Kompasianer yang pernah membaca artikel-artikel saya, tentu akan menemukan sepotong cerita tentang aksi advokasi yang saya kerjakan bersama pedagang kaki lima di Pasar Kebayoran Lama.
Advokasi ini adalah sebuah perlawanan kolektif terhadap upaya penggusuran pemprov DKI Jakarta yang saat itu dipimpin oleh Basuki Tjahaja Purnama alias Ahok.
Sebagai seorang aktivis yang juga bekerja sebagai Tenaga Ahli DPR RI, kala itu gaji saya sudah cukup lumayan untuk kebutuhan sehari-hari bersama istri dan anak-anak.
Sehingga, saya bergerak membantu korban penggusuran secara pro bono alias sukarela tanpa kompensasi sepeser pun.
Dari aksi-aksi advokasi itulah, cerita haji ini bermula...
Awal Pertemuan
Medio 2017 menjadi tahun yang tidak akan pernah saya lupakan. Sebagai seorang aktivis dan Tenaga Ahli, saya terbiasa menyusun argumen logis dan menyampaikan narasi berbasis data.

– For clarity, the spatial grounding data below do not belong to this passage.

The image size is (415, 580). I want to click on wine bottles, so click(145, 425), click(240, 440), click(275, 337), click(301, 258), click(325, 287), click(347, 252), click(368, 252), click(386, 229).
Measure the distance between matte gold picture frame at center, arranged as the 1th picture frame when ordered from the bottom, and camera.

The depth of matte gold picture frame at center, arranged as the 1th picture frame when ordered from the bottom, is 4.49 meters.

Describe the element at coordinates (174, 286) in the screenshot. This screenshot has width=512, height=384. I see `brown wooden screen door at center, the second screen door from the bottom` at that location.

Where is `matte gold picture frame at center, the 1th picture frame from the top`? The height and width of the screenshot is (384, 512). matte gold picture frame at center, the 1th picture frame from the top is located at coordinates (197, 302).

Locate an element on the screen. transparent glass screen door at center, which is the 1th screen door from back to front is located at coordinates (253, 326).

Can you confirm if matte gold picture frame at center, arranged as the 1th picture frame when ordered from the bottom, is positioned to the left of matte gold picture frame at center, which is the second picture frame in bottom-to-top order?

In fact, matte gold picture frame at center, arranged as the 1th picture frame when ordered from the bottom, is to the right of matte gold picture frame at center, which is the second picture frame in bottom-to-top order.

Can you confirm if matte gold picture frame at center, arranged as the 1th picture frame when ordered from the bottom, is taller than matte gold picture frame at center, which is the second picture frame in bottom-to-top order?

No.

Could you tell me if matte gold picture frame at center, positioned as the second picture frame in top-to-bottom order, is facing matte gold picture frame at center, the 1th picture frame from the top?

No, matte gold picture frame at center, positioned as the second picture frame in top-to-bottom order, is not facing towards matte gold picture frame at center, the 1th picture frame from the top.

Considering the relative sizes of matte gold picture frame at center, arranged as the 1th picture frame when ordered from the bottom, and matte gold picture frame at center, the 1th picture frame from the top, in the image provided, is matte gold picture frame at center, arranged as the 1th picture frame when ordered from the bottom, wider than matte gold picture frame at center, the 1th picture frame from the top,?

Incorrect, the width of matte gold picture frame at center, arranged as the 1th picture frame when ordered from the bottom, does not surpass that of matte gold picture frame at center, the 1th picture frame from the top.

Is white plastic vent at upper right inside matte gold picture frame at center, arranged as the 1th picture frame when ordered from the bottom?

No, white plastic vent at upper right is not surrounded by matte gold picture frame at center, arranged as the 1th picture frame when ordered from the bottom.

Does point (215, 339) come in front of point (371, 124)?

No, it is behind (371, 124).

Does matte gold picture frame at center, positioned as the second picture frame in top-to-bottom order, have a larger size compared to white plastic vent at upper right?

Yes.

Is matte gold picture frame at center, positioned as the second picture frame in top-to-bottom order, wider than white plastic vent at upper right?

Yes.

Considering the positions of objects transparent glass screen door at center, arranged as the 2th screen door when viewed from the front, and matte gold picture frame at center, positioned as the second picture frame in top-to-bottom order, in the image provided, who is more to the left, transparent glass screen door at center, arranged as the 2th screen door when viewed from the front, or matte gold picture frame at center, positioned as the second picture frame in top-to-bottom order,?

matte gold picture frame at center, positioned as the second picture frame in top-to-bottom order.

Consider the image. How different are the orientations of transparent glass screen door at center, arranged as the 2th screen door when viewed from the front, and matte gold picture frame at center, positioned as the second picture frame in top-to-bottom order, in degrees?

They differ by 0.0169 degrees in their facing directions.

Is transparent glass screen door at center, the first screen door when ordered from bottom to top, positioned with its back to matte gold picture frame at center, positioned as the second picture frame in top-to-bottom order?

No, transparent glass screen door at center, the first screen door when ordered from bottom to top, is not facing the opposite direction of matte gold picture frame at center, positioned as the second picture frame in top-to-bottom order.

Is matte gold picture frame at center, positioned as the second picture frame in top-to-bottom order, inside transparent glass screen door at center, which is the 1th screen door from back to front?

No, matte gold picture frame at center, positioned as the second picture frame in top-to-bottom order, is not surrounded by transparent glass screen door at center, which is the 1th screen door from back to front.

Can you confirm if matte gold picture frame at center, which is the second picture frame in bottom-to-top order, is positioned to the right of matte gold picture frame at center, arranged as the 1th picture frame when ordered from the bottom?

Namun, apa yang terjadi kala itu adalah sebuah ironi besar--pelajaran hidup yang tidak pernah saya duga akan datang dari para pedagang kaki lima yang saya advokasi.
Pada saat itu, sekira 20-an orang pedagang kaki lima di sebuah pasar yang terancam penggusuran datang kepada saya.
Ibu Aisyah dan Pak Hamzah pedagang ayam potong menjadi pemimpin rombongan dan juru bicara. Mereka bukan hanya meminta bantuan hukum, tetapi juga mengharapkan keadilan.